In addition to our own research, WXXI News has been referring to numerous previous studies and research initiatives regarding teacher diversity and the impact on students. Here’s a list of some of that research.
Ana Maria Villegas and Jacqueline Jordan Irvine at Montclair State University put together the most comprehensive review of previous studies we have yet encountered. They broke down the previous research by category and found that more teacher diversity has measurable impacts on students of color. In particular, it positively affects their test scores while also impacting graduation and incarceration rates. Villegas and Irvine found that there have been concerns regarding the lack of diversity’s effects on white students for decades. However, those concerns are difficult to measure in studies. In other words, they found a great deal of concern that white students who don’t encounter teachers of color will be negatively affected; however, there isn’t much research to support this concern. But that doesn’t mean the concern isn’t valid; it’s more difficult to test.

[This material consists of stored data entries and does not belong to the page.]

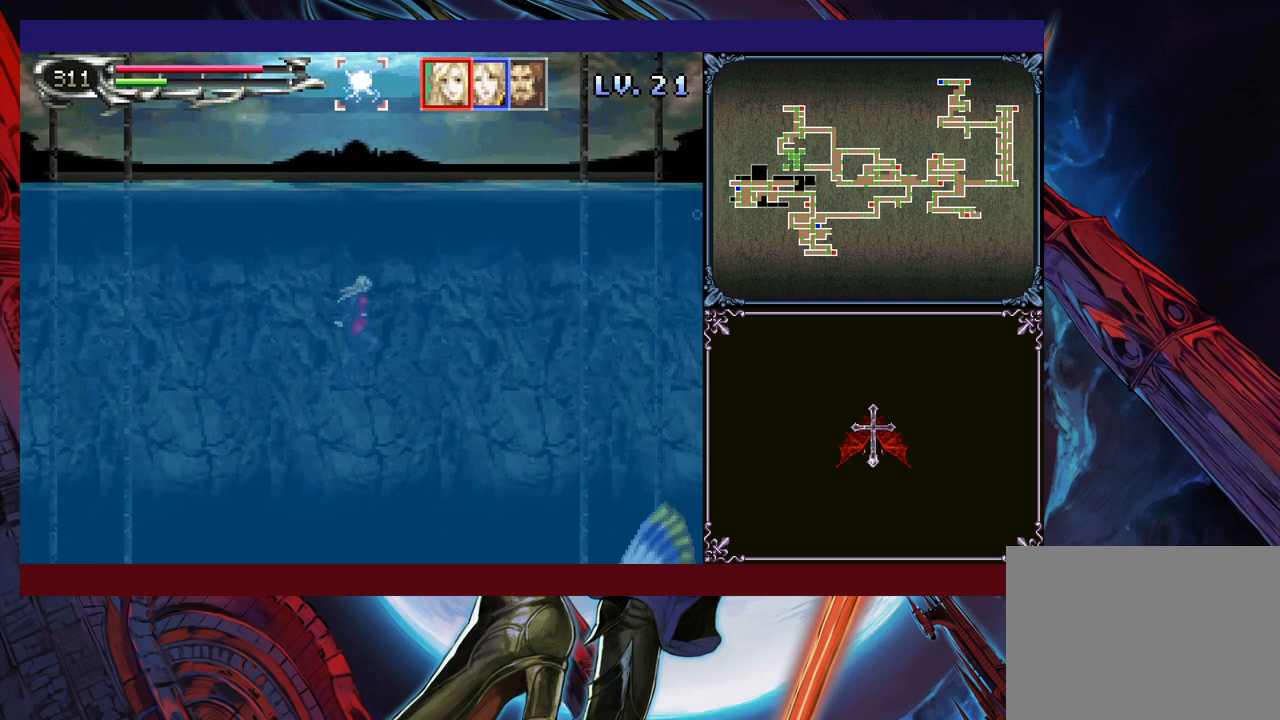
{"buttons": [], "left_stick": "center", "events": [[150, "B", "down"], [183, "left_stick", "center"], [250, "B", "up"], [283, "left_stick", "left"], [400, "left_stick", "center"]]}
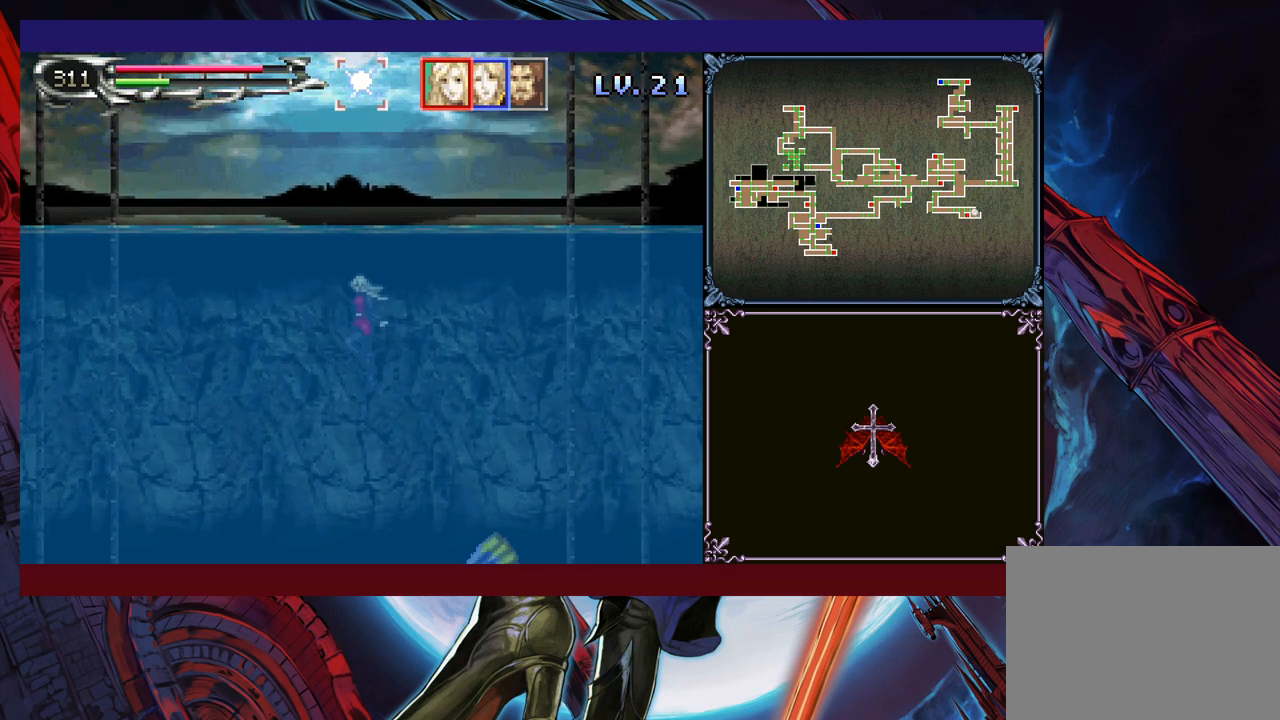
{"buttons": [], "left_stick": "right", "events": [[400, "left_stick", "right"], [483, "B", "down"], [500, "B", "up"]]}
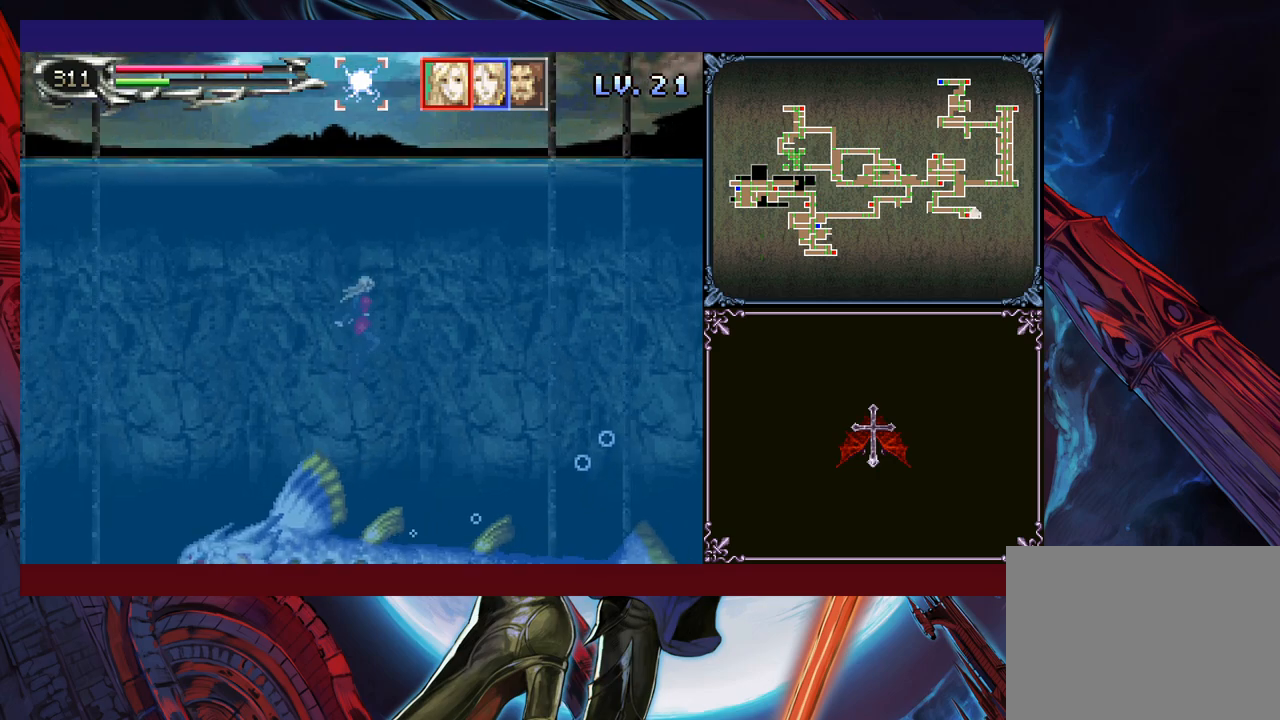
{"buttons": [], "left_stick": "right", "events": []}
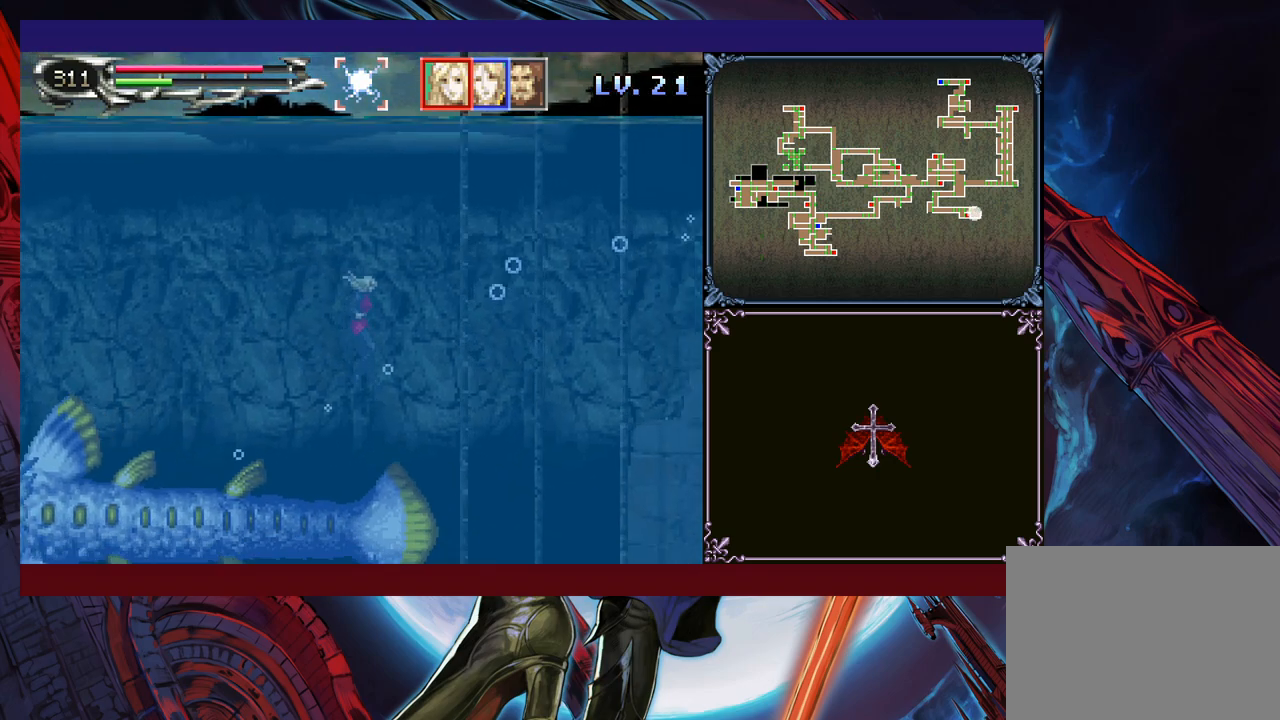
{"buttons": [], "left_stick": "left", "events": [[100, "left_stick", "left"], [200, "X", "down"], [233, "left_stick", "center"], [300, "X", "up"], [300, "left_stick", "left"]]}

http://www.montclair.edu/profilepages/media/439/user/Villegas_%26_Irvine--2010.pdf
This next paper evaluates the test score data from Tennessee's Project STAR class-size experiment, which randomly matched students and teachers within participating schools. Empirical results based on these data confirm that the racial pairings of students and teachers in this experiment were independently given. Models of student achievement indicate that a one-year assignment to an own-race teacher significantly increased the math and reading achievement of both black and white students by roughly three to four percentile points.
Published: Dee, Thomas S. “Teachers, Race and Student Achievement in a Randomized Experiment."The Review of Economics and Statistics 86, 1 (February 2004): 195-210.
Educators, administrators and policymakers focus much attention on closing the achievement gap, and this next research project looked at what the authors call “student-teacher ethnic matching.” Here’s the main takeaway: A student having at least one teacher who ethnically matched themselves between kindergarten and fifth grade had a significant impact on mathematics achievement.
http://uex.sagepub.com/content/46/6/1280.abstract
Next, a study that examines whether a greater number of ethnic minorities has an impact on effective governance and market competitiveness. The answer: yes, but not uniformly.
http://aas.sagepub.com/content/39/4/497.refs
The Albert Shanker Institute has been tracking diversity in urban school teaching populations, and found that African-Americans are most under-represented. There’s a lot more here to digest, but the report is now several years old.